Extrapolating Paintings by PatchMatch

PatchMatch is a popular image editing technique for establishing dense correspondence in or across images. A group of Cambridge students utilized this technique to extrapolate classic paintings (e.g. Van Gogh's 'Starry Night') that went beyond frame constraints and achieved fantastic results.

The key ingredients of PatchMatch are two insights on natural image statistics, especially from the patch offsets space: 1. There are abundant similar patches inside natural image (Non-local Means also shares this spirit); so large number of random sampling would yield good initialization. 2. Neighboring patches often have similar offset vectors; this observation enables propagation of offset vectors among neighboring patches that leads to an efficient iteration solution.

I have also tried this useful algorithm on one of Jimmy Liao's hand drawings and a Chinese ancient painting.

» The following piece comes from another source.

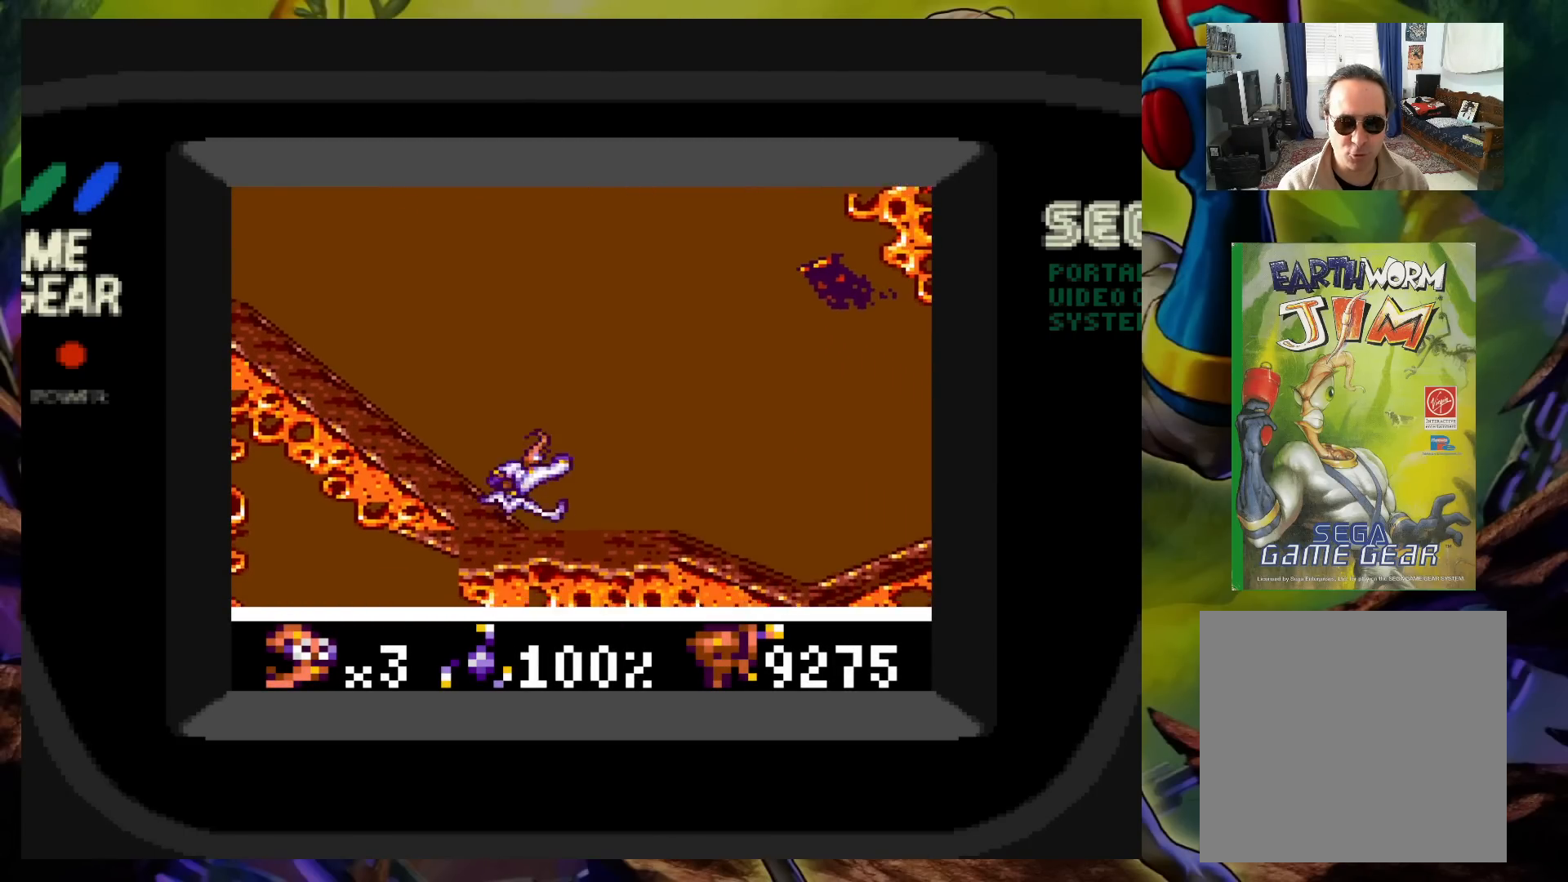
{"buttons": ["DPAD_UP", "DPAD_RIGHT"], "events": [[467, "DPAD_RIGHT", "down"], [483, "DPAD_UP", "down"]]}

The extrapolation effects are illustrated as follows:



Both results are visually plausible overall. By inspecting some local regions and details, we further find that: 1. This category of methods (like PatchMatch) work well on smooth regions, repetitive patterns and could also maintain local semantic coherence. 2. Global semantic coherence still can't be handled, which leaves room for the interdisciplinary research between low-level image processing and high-level visual reasoning.